3. Het standpunt van A
A heeft, samengevat weergegeven, aangevoerd dat zij weliswaar met Taxi I samenwerkt, maar dat die samenwerking niet in strijd is met artikel 6 van de Mededingingswet. Er is volgens A dus geen reden om de inschrijving ongeldig te oordelen, zodat de besluiten van 28 maart 2011 moeten worden geschorst. Verder heeft A aangevoerd dat ook de inhoudelijke beoordeling van haar inschrijving bij de besluiten van 8 februari 2011 niet in stand kan blijven. Daartoe heeft zij betoogd dat de beoordelingscriteria die Regio Twente heeft gehanteerd, niet transparant en niet controleerbaar zijn. Bovendien heeft zij erop gewezen dat haar inschrijving op onjuiste wijze is beoordeeld, gelet op de beoordeling van de nagenoeg identieke inschrijving van Taxi I en gelet op de beoordeling van de inschrijving van C.

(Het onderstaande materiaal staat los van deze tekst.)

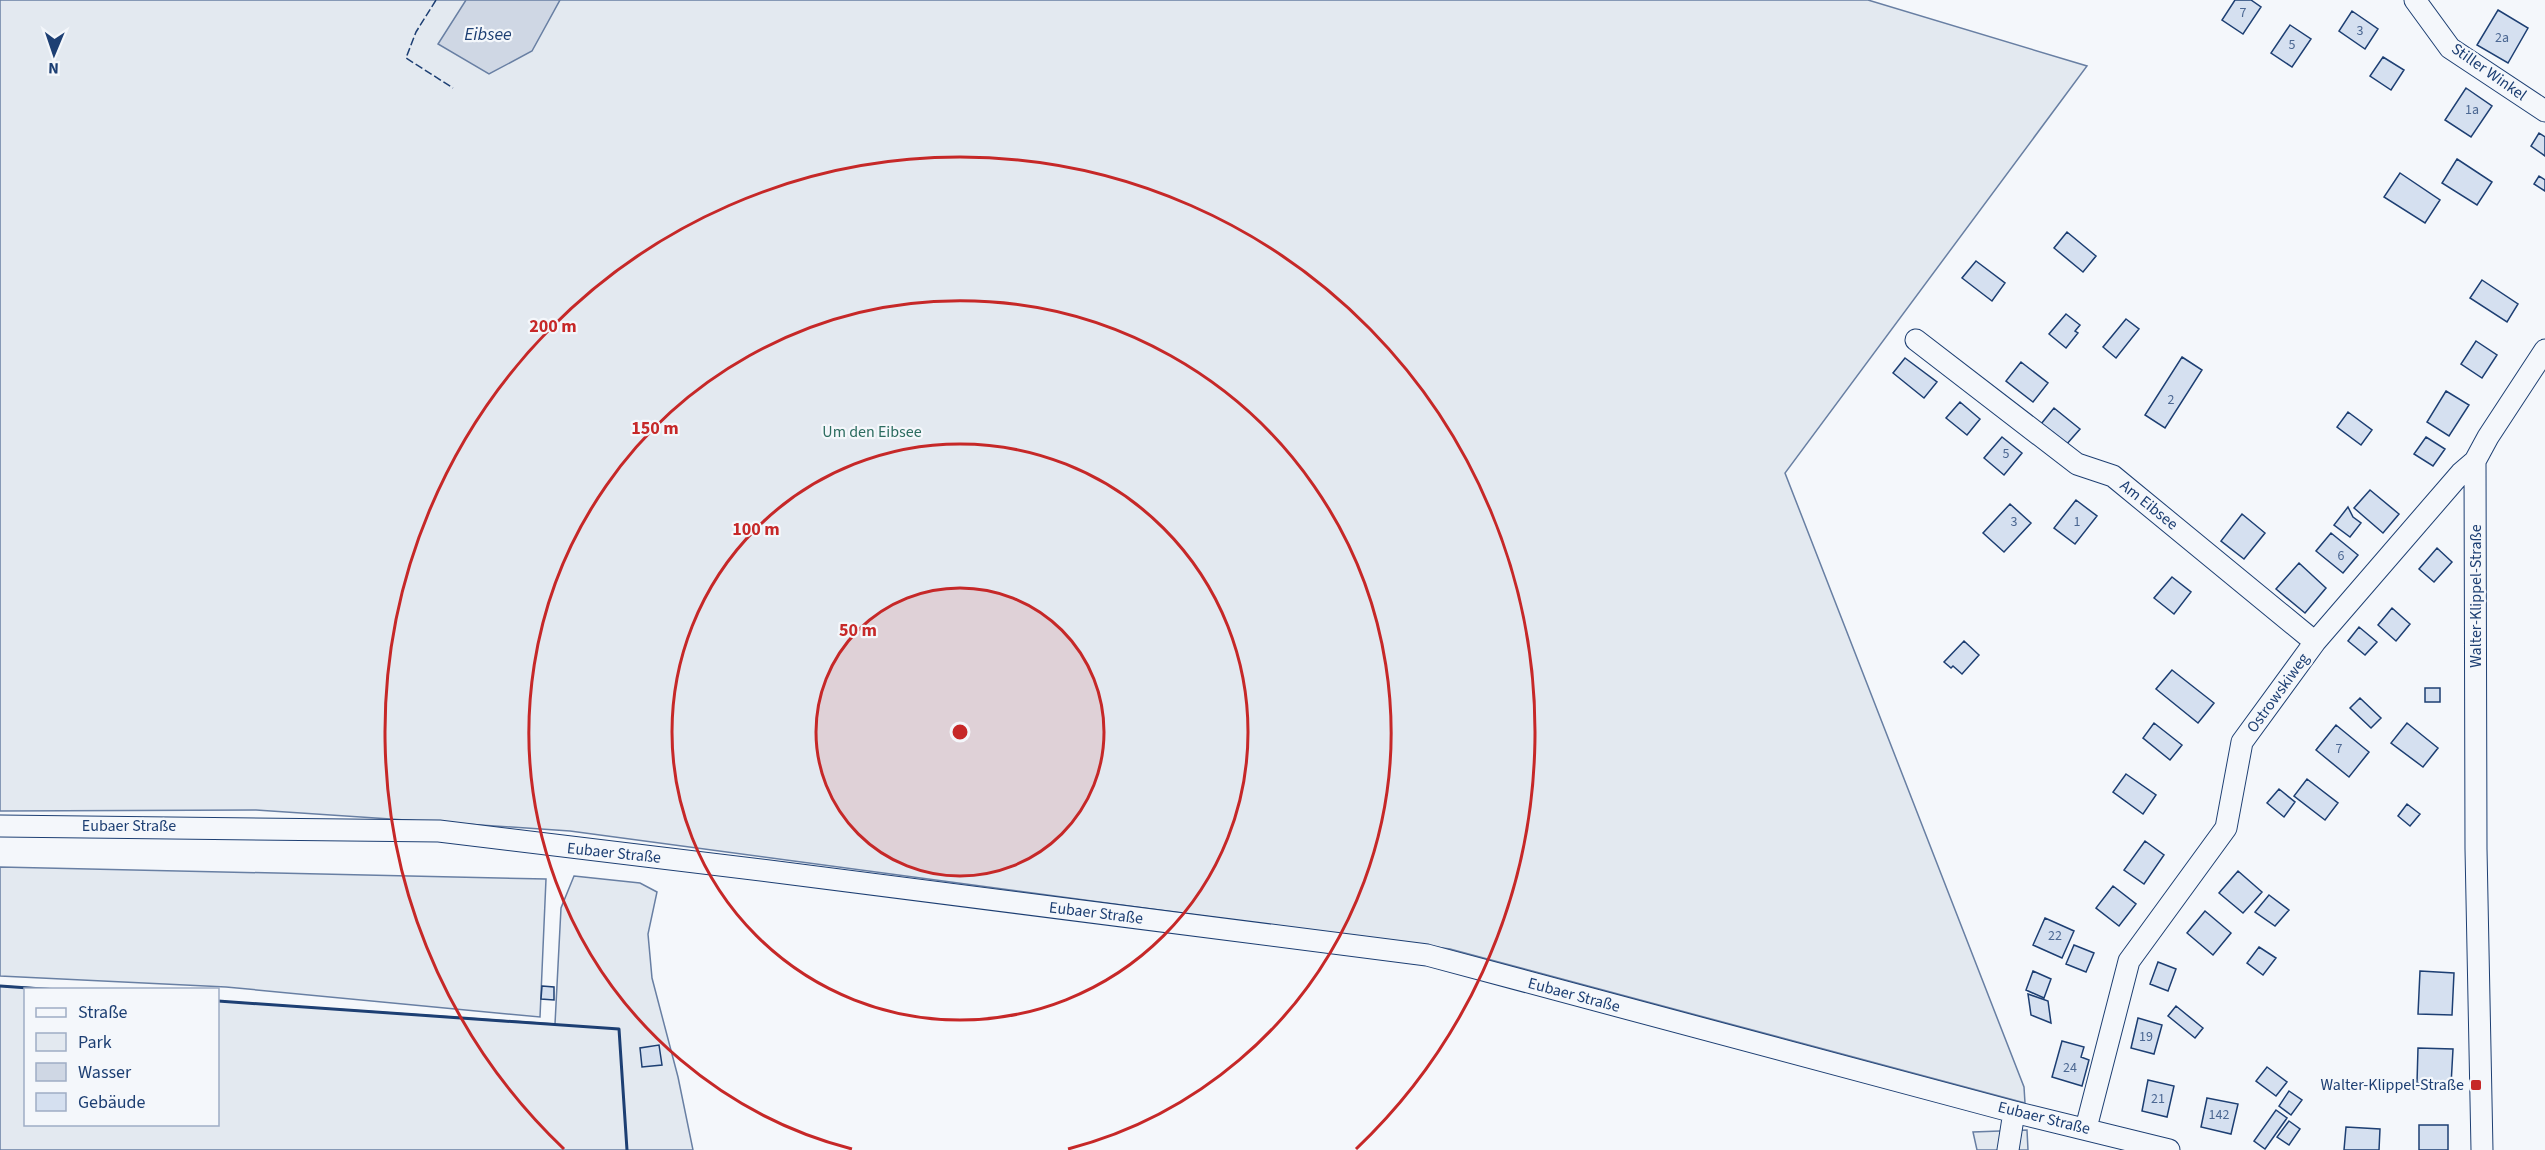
<svg xmlns="http://www.w3.org/2000/svg" width="2545" height="1150" font-family="'Source Sans 3',sans-serif">
  <style>
    .green { fill: #e3e9f0; stroke: #687fa3; stroke-width: 1.5 }
    .water { fill: #cfd7e4; stroke: #687fa3; stroke-width: 1.5 }
    .building { fill: #d5e0f0; stroke: #1d3f73; stroke-width: 1.5 }
    .lines { fill: none; stroke-linecap: round; stroke-linejoin: round }
    .minor-casing { stroke: #1d3f73; stroke-width: 23 }
    .minor { stroke: #f4f7fb; stroke-width: 21 }
    .fence { stroke: #1d3f73; stroke-width: 1.5; stroke-dasharray: 8 3; stroke-linecap: butt }
    .wall { stroke: #1d3f73; stroke-width: 3 }
    .ring { fill: none; stroke: #c62828; stroke-width: 3 }
    .poi-dot { fill: #c62828; stroke: #f4f7fb; stroke-width: 2 }
    .labels { text-anchor: middle; dominant-baseline: central; stroke-width: 4.5; stroke-linejoin: round; paint-order: stroke }
    .number-label { font-size: 14px; fill: #4b6792 }
    .street-label { font-size: 16px; fill: #1d3f73; stroke: #f4f7fb }
    .park-label { font-size: 16px; fill: #2c6c60; stroke: #f4f7fb }
    .poi-label { font-size: 16px; fill: #1d3f73; stroke: #f4f7fb; text-anchor: end }
    .water-label { font-size: 18px; font-style: italic; fill: #1d3f73; stroke: #f4f7fb }
    .centre { fill: #c62828; stroke: #f4f7fb; stroke-width: 3 }
    .ring-label { font-size: 18px; text-anchor: middle; font-weight: bold; fill: #c62828; stroke: #f4f7fb; stroke-width: 4.5; stroke-linejoin: round; paint-order: stroke }
  </style>
  <rect width="100%" height="100%" fill="#f4f7fb"/>
  <!-- green -->
  <path class="green" d="M 0,0 L 1868,0 L 2087,66 L 1785,473 L 2024,1087 L 2025,1103 L 1450,949 L 570,831 L 256,810 L 0,811 Z
    M 0,867 L 546,879 L 540,1017 L 226,987 L 0,976 Z
    M 574,876 L 640,883 L 657,892 L 648,934 L 652,978 L 678,1077 L 693,1150 L 0,1150 L 0,986 L 57,989 L 26,990 L 26,1124 L 218,1124 L 218,1001 L 555,1024 L 561,908 Z
    M 2027,1130 L 2028,1150 L 1977,1150 L 1973,1132 Z"/>
  <!-- water -->
  <path class="water" d="M 466,0 L 560,0 L 532,51 L 489,74 L 438,44 Z"/>
  <!-- building -->
  <path class="building" d="M 2235,0 L 2251,0 L 2261,7 L 2243,34 L 2222,20 Z
    M 2498,10 L 2528,28 L 2508,63 L 2477,45 Z
    M 2352,11 L 2378,29 L 2365,49 L 2339,31 Z
    M 2290,25 L 2311,39 L 2292,67 L 2271,53 Z
    M 2383,57 L 2404,70 L 2391,90 L 2370,76 Z
    M 2466,88 L 2492,106 L 2471,137 L 2445,120 Z
    M 2539,133 L 2545,137 L 2545,156 L 2531,146 Z
    M 2457,159 L 2492,182 L 2477,205 L 2442,183 Z
    M 2400,173 L 2440,200 L 2425,223 L 2384,197 Z
    M 2539,176 L 2545,180 L 2545,191 L 2534,184 Z
    M 2067,232 L 2096,256 L 2083,272 L 2054,248 Z
    M 1976,261 L 2005,283 L 1992,301 L 1962,278 Z
    M 2482,280 L 2518,304 L 2507,322 L 2470,298 Z
    M 2066,314 L 2080,325 L 2075,331 L 2078,333 L 2066,348 L 2049,334 Z
    M 2126,319 L 2139,329 L 2116,358 L 2103,347 Z
    M 2476,341 L 2497,355 L 2482,378 L 2461,364 Z
    M 2182,357 L 2202,370 L 2165,428 L 2145,415 Z
    M 1905,358 L 1937,382 L 1924,398 L 1893,373 Z
    M 2021,362 L 2048,383 L 2033,402 L 2006,381 Z
    M 2446,391 L 2469,405 L 2449,436 L 2427,422 Z
    M 1960,402 L 1980,419 L 1967,435 L 1946,418 Z
    M 2054,408 L 2080,429 L 2066,445 L 2041,424 Z
    M 2348,412 L 2372,430 L 2361,445 L 2337,427 Z
    M 2002,437 L 2022,453 L 2004,475 L 1984,458 Z
    M 2426,437 L 2445,449 L 2433,466 L 2414,454 Z
    M 2370,490 L 2399,514 L 2383,533 L 2354,508 Z
    M 2076,500 L 2097,516 L 2075,544 L 2054,528 Z
    M 2010,504 L 2031,523 L 2004,552 L 1983,533 Z
    M 2348,507 L 2353,517 L 2361,523 L 2350,537 L 2334,525 Z
    M 2242,514 L 2265,533 L 2244,559 L 2221,541 Z
    M 2331,533 L 2358,555 L 2343,573 L 2316,551 Z
    M 2437,548 L 2452,562 L 2434,582 L 2419,569 Z
    M 2299,563 L 2326,588 L 2305,613 L 2276,589 Z
    M 2172,577 L 2191,592 L 2174,614 L 2154,598 Z
    M 2392,608 L 2410,624 L 2396,641 L 2378,625 Z
    M 2359,627 L 2377,642 L 2365,655 L 2348,641 Z
    M 1964,641 L 1979,655 L 1962,674 L 1953,666 L 1951,668 L 1944,662 Z
    M 2172,670 L 2214,703 L 2198,723 L 2156,689 Z
    M 2425,688 L 2440,688 L 2440,702 L 2425,702 Z
    M 2360,698 L 2381,718 L 2371,728 L 2350,708 Z
    M 2154,723 L 2182,745 L 2170,760 L 2143,738 Z
    M 2407,723 L 2438,748 L 2423,767 L 2391,743 Z
    M 2336,725 L 2369,752 L 2349,777 L 2316,750 Z
    M 2126,774 L 2156,795 L 2143,814 L 2113,792 Z
    M 2307,779 L 2338,803 L 2325,820 L 2294,796 Z
    M 2279,789 L 2295,802 L 2284,817 L 2267,803 Z
    M 2407,804 L 2420,814 L 2410,826 L 2398,816 Z
    M 2145,841 L 2164,855 L 2144,884 L 2124,870 Z
    M 2238,871 L 2262,892 L 2243,913 L 2219,893 Z
    M 2113,886 L 2136,904 L 2119,926 L 2096,908 Z
    M 2269,895 L 2289,910 L 2275,926 L 2255,912 Z
    M 2205,911 L 2231,933 L 2213,955 L 2187,933 Z
    M 2045,918 L 2074,931 L 2062,958 L 2033,945 Z
    M 2074,945 L 2094,953 L 2086,972 L 2066,964 Z
    M 2259,947 L 2276,958 L 2263,975 L 2247,963 Z
    M 2158,962 L 2176,969 L 2168,991 L 2150,984 Z
    M 2033,971 L 2051,979 L 2044,998 L 2026,990 Z
    M 2420,971 L 2454,973 L 2452,1015 L 2418,1014 Z
    M 542,986 L 554,987 L 554,1000 L 541,999 Z
    M 2028,994 L 2048,1001 L 2051,1023 L 2031,1015 Z
    M 2176,1006 L 2203,1028 L 2195,1038 L 2168,1016 Z
    M 2138,1018 L 2162,1025 L 2154,1054 L 2131,1048 Z
    M 2062,1041 L 2084,1047 L 2081,1057 L 2089,1060 L 2082,1086 L 2052,1077 Z
    M 659,1045 L 662,1065 L 642,1067 L 640,1048 Z
    M 2418,1048 L 2453,1049 L 2451,1085 L 2417,1083 Z
    M 2267,1067 L 2287,1082 L 2276,1096 L 2256,1081 Z
    M 2148,1080 L 2174,1086 L 2167,1117 L 2142,1111 Z
    M 2289,1091 L 2302,1100 L 2291,1115 L 2279,1106 Z
    M 2207,1098 L 2238,1104 L 2231,1134 L 2201,1127 Z
    M 2276,1110 L 2287,1118 L 2265,1149 L 2254,1141 Z
    M 2289,1121 L 2300,1129 L 2289,1145 L 2277,1137 Z
    M 2419,1125 L 2448,1125 L 2448,1150 L 2419,1150 Z
    M 2346,1127 L 2380,1129 L 2379,1150 L 2344,1150 Z"/>
  <g class="lines">
    <defs>
      <path id="minor" d="M 2415,0 L 2450,48 L 2545,111
        M 1916,340 L 2077,464 L 2113,476 L 2315,642
        M 0,826 L 439,831 L 769,871 L 1427,955 L 2014,1112 L 2169,1150
        M 2086,1128 L 2129,961 L 2226,828 L 2242,742 L 2315,642 L 2461,473 L 2475,461
        M 2008,1150 L 2014,1112
        M 2482,1150 L 2476,849 L 2475,461 L 2488,437 L 2545,350"/>
    </defs>
    <!-- minor casing -->
    <use href="#minor" class="minor-casing"/>
    <!-- minor -->
    <use href="#minor" class="minor"/>
    <!-- fence -->
    <path class="fence" d="M 436,0 L 416,32 L 406,58 L 453,88"/>
    <!-- wall -->
    <path class="wall" d="M 0,986 L 57,990
      M 218,1001 L 619,1029 L 627,1150"/>
  </g>
  <!-- distance rings -->
  <circle cx="960" cy="732" r="144" fill="#c62828" fill-opacity=".12"/>
  <g class="ring">
    <circle cx="960" cy="732" r="144"/>
    <circle cx="960" cy="732" r="288"/>
    <path d="M852 1149A431 431 0 1 1 1068 1149"/>
    <path d="M564 1149A575 575 0 1 1 1356 1149"/>
  </g>
  <!-- markers -->
  <rect class="poi-dot" x="2470" y="1079" width="12" height="12" rx="3"/>
  <g class="labels">
    <!-- number labels -->
    <g class="number-label">
      <text x="2243" y="13">7</text>
      <text x="2360" y="31">3</text>
      <text x="2502" y="38">2a</text>
      <text x="2292" y="45">5</text>
      <text x="2472" y="110">1a</text>
      <text x="2171" y="400">2</text>
      <text x="2006" y="454">5</text>
      <text x="2014" y="522">3</text>
      <text x="2077" y="522">1</text>
      <text x="2341" y="556">6</text>
      <text x="2339" y="749">7</text>
      <text x="2055" y="936">22</text>
      <text x="2146" y="1037">19</text>
      <text x="2070" y="1068">24</text>
      <text x="2158" y="1099">21</text>
      <text x="2219" y="1115">142</text>
    </g>
    <!-- street labels -->
    <g class="street-label">
      <text transform="translate(2489 72) rotate(35)">Stiller Winkel</text>
      <text transform="translate(2149 505) rotate(39)">Am Eibsee</text>
      <text transform="translate(2476 596) rotate(-90)">Walter-Klippel-Straße</text>
      <text transform="translate(2278 693) rotate(-54)">Ostrowskiweg</text>
      <text x="129" y="826">Eubaer Straße</text>
      <text transform="translate(614 853) rotate(6)">Eubaer Straße</text>
      <text transform="translate(1096 913) rotate(7)">Eubaer Straße</text>
      <text transform="translate(1574 995) rotate(15)">Eubaer Straße</text>
      <text transform="translate(2044 1118) rotate(14)">Eubaer Straße</text>
    </g>
    <!-- park labels -->
    <g class="park-label">
      <text x="872" y="432">Um den Eibsee</text>
    </g>
    <!-- poi labels -->
    <g class="poi-label">
      <text x="2464" y="1085">Walter-Klippel-Straße</text>
    </g>
    <!-- water labels -->
    <g class="water-label">
      <text x="488" y="34">Eibsee</text>
    </g>
  </g>
  <circle cx="960" cy="732" r="9" class="centre"/>
  <g class="ring-label">
    <text x="553" y="332">200 m</text>
    <text x="655" y="434">150 m</text>
    <text x="756" y="535">100 m</text>
    <text x="858" y="636">50 m</text>
  </g>
  <!-- legend -->
  <rect x="24" y="988" width="195" height="138" fill="#f4f7fb" stroke="#9eadc5" stroke-width="1.5"/>
  <rect x="36" y="1008" width="30" height="9" fill="#f4f7fb" stroke="#9eadc5" stroke-width="1.5"/>
  <text x="78" y="1018" font-size="18" fill="#1d3f73">Straße</text>
  <rect x="36" y="1033" width="30" height="18" fill="#e3e9f0" stroke="#9eadc5" stroke-width="1.5"/>
  <text x="78" y="1048" font-size="18" fill="#1d3f73">Park</text>
  <rect x="36" y="1063" width="30" height="18" fill="#cfd7e4" stroke="#9eadc5" stroke-width="1.5"/>
  <text x="78" y="1078" font-size="18" fill="#1d3f73">Wasser</text>
  <rect x="36" y="1093" width="30" height="18" fill="#d5e0f0" stroke="#9eadc5" stroke-width="1.5"/>
  <text x="78" y="1108" font-size="18" fill="#1d3f73">Gebäude</text>
  <!-- north arrow -->
  <g transform="translate(54 54) rotate(182)" stroke="#f4f7fb" stroke-width="4.5" paint-order="stroke">
  <path d="M0-4.5L10 22L0 15L-10 22Z" fill="#1d3f73"/>
  <text y="-9" font-size="16" font-weight="bold" text-anchor="middle" fill="#1d3f73">N</text>
  </g>
</svg>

4. Het standpunt van Regio Twente
Regio Twente heeft betoogd dat de voorzieningenrechter de verzoeken om voorlopige voorziening niet inhoudelijk kan beoordelen. Daartoe heeft Regio Twente aangevoerd dat het besluit voor perceel 3 onherroepelijk is, en dat dit besluit eveneens is gebaseerd op de ongeldigheid van de inschrijving van A. Bovendien heeft Regio Twente aangevoerd dat A niet kan worden aangemerkt als belanghebbende, nu haar deelname aan de aanbestedingsprocedure door de ongeldigheid van de inschrijving definitief is beëindigd.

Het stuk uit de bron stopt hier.